■ Task requirements
Report each line of the entries below that includes "lines".

■ Provided data

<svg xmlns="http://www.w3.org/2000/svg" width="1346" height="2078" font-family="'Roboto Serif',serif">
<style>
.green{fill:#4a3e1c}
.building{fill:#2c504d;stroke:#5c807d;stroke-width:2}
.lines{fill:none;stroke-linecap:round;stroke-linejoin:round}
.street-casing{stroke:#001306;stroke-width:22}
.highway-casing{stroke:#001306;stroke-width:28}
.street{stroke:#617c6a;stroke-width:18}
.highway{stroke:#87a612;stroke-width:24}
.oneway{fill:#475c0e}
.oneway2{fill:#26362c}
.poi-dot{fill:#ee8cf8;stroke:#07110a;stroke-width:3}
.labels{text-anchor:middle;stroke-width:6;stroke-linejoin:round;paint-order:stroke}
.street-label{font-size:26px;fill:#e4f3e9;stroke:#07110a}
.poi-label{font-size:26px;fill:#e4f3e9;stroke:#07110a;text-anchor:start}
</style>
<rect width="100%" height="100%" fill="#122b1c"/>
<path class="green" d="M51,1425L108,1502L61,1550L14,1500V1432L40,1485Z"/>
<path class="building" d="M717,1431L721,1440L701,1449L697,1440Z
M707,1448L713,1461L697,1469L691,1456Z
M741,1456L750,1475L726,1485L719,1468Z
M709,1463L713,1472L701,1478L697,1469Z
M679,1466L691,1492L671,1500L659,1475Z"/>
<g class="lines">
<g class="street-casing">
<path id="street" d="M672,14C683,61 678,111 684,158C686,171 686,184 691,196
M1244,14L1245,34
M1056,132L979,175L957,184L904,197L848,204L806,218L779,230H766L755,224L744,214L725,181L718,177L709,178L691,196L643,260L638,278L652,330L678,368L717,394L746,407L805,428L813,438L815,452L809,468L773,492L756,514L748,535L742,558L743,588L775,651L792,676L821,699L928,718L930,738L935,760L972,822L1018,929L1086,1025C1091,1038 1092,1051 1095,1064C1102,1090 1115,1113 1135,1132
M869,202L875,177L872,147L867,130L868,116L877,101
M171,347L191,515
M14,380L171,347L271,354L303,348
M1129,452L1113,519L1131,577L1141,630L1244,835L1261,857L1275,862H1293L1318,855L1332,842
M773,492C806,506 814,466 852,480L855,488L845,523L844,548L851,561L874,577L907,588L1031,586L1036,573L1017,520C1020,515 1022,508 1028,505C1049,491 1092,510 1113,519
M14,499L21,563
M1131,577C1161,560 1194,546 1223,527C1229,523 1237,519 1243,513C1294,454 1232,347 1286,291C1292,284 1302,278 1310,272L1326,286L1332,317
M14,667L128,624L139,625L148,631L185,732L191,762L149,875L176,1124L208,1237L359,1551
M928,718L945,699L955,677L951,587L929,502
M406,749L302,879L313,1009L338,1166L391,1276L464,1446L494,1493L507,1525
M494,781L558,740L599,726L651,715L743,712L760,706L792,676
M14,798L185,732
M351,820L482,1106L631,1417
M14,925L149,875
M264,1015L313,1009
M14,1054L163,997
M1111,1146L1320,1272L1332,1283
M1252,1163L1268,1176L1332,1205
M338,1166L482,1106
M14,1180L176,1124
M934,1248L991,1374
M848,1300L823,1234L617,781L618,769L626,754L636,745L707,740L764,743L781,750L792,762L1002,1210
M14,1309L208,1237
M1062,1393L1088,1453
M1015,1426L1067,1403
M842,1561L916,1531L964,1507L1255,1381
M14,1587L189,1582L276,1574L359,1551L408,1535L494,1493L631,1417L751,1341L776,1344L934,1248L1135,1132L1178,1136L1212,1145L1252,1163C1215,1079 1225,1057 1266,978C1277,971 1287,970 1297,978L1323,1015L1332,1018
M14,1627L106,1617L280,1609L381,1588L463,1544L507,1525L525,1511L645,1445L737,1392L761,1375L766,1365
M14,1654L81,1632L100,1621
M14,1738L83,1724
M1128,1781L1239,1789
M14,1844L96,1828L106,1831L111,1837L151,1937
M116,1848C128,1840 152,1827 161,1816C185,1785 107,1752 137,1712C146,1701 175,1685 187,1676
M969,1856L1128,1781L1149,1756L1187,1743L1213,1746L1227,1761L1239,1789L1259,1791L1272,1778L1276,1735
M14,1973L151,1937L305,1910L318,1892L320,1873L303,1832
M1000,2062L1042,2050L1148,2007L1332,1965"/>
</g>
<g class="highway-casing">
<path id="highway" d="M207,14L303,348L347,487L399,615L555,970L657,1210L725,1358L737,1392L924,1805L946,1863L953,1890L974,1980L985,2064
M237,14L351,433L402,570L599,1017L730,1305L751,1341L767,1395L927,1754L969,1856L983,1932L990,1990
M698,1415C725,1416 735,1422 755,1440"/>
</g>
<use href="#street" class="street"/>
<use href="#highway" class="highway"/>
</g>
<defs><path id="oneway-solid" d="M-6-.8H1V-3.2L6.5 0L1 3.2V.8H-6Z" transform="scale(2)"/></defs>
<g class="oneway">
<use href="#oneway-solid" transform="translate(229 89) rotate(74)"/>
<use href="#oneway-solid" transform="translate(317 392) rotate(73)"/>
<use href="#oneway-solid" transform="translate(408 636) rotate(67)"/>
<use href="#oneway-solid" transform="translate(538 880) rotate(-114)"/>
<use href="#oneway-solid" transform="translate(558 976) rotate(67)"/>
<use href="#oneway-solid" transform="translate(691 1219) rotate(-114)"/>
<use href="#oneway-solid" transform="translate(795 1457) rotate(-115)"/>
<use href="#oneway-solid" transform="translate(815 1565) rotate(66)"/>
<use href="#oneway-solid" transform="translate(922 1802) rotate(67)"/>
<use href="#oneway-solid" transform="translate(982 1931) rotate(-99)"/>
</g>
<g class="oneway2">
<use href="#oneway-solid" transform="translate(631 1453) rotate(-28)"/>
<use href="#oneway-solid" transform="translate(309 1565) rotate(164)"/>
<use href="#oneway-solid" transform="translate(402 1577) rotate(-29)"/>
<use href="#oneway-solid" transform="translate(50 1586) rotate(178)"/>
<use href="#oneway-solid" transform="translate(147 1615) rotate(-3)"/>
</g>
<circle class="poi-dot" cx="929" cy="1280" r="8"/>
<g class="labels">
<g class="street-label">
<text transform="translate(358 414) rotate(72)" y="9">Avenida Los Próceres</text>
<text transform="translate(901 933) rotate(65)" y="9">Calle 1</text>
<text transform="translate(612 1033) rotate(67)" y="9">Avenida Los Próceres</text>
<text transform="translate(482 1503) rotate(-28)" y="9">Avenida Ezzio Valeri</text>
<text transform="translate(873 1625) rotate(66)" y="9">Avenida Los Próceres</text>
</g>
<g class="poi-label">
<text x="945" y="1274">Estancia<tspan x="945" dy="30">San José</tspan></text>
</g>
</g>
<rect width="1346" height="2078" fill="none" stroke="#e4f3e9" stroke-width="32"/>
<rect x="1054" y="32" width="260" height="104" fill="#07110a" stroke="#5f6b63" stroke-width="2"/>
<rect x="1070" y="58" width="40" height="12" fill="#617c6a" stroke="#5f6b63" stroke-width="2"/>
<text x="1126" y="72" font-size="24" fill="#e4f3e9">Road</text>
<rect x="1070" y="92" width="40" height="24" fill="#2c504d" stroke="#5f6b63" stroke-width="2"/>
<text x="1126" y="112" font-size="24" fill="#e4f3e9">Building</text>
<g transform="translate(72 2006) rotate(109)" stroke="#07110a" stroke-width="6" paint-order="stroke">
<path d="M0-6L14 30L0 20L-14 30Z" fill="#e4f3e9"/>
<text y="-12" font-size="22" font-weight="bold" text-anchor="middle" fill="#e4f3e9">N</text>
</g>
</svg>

■ Result for this task
.lines{fill:none;stroke-linecap:round;stroke-linejoin:round}
<g class="lines">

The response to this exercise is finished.